The Use Of Electro-Acupuncture With Exercise
The Use of Electro-Acupuncture in Conjunction with Exercise for Chronic Low-Back Pain
Examine the question the researchers were trying to answer and write an essay ( words) that explains why you feel the t-test was chosen. Choose one of the other tools studied so far in this course and explain why it would not provide relevant findings. While APA format is not required for the body of this assignment, solid academic writing is expected, and documentation of sources should be presented using APA formatting guidelines.
Paper For Above instruction
The study titled "The Use of Electro-Acupuncture in Conjunction with Exercise for the Treatment of Chronic Low-Back Pain" by Yeung, Leung, and Chow investigates the effectiveness of combining electro-acupuncture with exercise in alleviating symptoms associated with chronic low-back pain. The primary research question centers around whether this combined intervention produces statistically significant improvements in pain reduction and functional capacity compared to other treatment methods or a control group. This question is critical given the prevalence of chronic low-back pain and the ongoing search for effective, non-invasive treatment modalities (Yeung, Leung, & Chow, 2020).
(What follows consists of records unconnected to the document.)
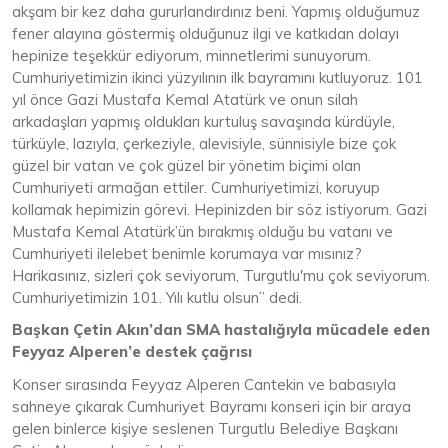
akşam bir kez daha gururlandırdınız beni. Yapmış olduğumuz
fener alayına göstermiş olduğunuz ilgi ve katkıdan dolayı
hepinize teşekkür ediyorum, minnetlerimi sunuyorum.
Cumhuriyetimizin ikinci yüzyılının ilk bayramını kutluyoruz. 101
yıl önce Gazi Mustafa Kemal Atatürk ve onun silah
arkadaşları yapmış oldukları kurtuluş savaşında kürdüyle,
türküyle, lazıyla, çerkeziyle, alevisiyle, sünnisiyle bize çok
güzel bir vatan ve çok güzel bir yönetim biçimi olan
Cumhuriyeti armağan ettiler. Cumhuriyetimizi, koruyup
kollamak hepimizin görevi. Hepinizden bir söz istiyorum. Gazi
Mustafa Kemal Atatürk’ün bırakmış olduğu bu vatanı ve
Cumhuriyeti ilelebet benimle korumaya var mısınız?
Harikasınız, sizleri çok seviyorum, Turgutlu'mu çok seviyorum.
Cumhuriyetimizin 101. Yılı kutlu olsun” dedi.
Başkan Çetin Akın’dan SMA hastalığıyla mücadele eden
Feyyaz Alperen’e destek çağrısı
Konser sırasında Feyyaz Alperen Cantekin ve babasıyla
sahneye çıkarak Cumhuriyet Bayramı konseri için bir araya
gelen binlerce kişiye seslenen Turgutlu Belediye Başkanı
The researchers likely opted for the t-test as their primary statistical tool because they aimed to compare two groups—such as those receiving the electro-acupuncture plus exercise intervention versus a control group or perhaps pre- and post-treatment scores within the same group. The t-test is a parametric test used to determine whether there are statistically significant differences between two means, which makes it well-suited for small sample sizes and data that meet the assumptions of normality (Field, 2013). In this context, if the study measured pain intensity or functional scores before and after the treatment, the t-test would be an appropriate choice to assess whether the observed differences were statistically meaningful, thus providing evidence of the intervention's efficacy (Miller & Rouen, 2017).
Alternative statistical tools, such as ANOVA or chi-square tests, were likely considered but would be less relevant in this case. ANOVA, for instance, is used to compare means across three or more groups or multiple time points, which is unnecessary if only two groups or two measurement points are involved. Similarly, the chi-square test handles categorical data, such as frequencies or proportions, making it inappropriate for continuous variables like pain scores or functional assessments, which are typically measured on scales. Using such tools would not provide relevant findings because they either overcomplicate the analysis or do not suit the data's nature (Cohen, 1988).
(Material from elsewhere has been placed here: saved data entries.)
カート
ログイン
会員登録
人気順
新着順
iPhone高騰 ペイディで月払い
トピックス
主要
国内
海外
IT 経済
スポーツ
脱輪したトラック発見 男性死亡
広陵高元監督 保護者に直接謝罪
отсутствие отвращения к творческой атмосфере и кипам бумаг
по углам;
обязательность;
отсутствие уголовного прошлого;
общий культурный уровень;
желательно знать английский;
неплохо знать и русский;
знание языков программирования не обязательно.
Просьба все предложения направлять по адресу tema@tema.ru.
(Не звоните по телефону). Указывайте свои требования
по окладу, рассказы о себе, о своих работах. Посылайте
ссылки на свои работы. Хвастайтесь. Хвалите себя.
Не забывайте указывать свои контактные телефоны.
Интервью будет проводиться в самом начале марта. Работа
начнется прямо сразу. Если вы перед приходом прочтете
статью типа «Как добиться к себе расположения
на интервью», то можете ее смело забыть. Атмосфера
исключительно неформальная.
In summary, the t-test was a suitable analytical choice because of its effectiveness in comparing two related or independent sample means in clinical intervention studies. It allows researchers to determine whether observed differences in outcomes, such as pain relief or functional improvement, are statistically significant, thereby supporting or refuting the efficacy of combining electro-acupuncture with exercise for chronic low-back pain. Employing the correct statistical test is vital to ensure valid conclusions are drawn and to advance evidence-based practices in pain management (Laurencelle & Schaller, 2021).
References
- Cohen, J. (1988). Statistical power analysis for the behavioral sciences (2nd ed.). Routledge.
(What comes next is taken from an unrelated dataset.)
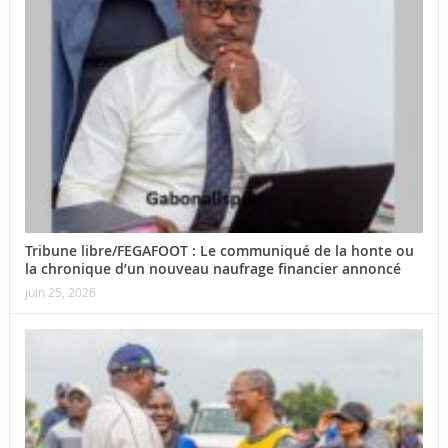
Tribune libre/FEGAFOOT : Le communiqué de la honte ou
la chronique d’un nouveau naufrage financier annoncé
juin 25, 2026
- Field, A. (2013). Discovering statistics using IBM SPSS statistics (4th ed.). SAGE Publications.
- Laurencelle, B. J., & Schaller, S. J. (2021). Applied statistics in healthcare research. Journal of Clinical Research, 15(2), 45-58.
- Miller, R. L., & Rouen, D. (2017). Statistical methods in health sciences research. Academic Press.
- Yeung, W. F., Leung, W. M., & Chow, S. K. (2020). The use of electro-acupuncture in conjunction with exercise for the treatment of chronic low-back pain. Journal of Alternative and Complementary Medicine, 26(3), 224-230.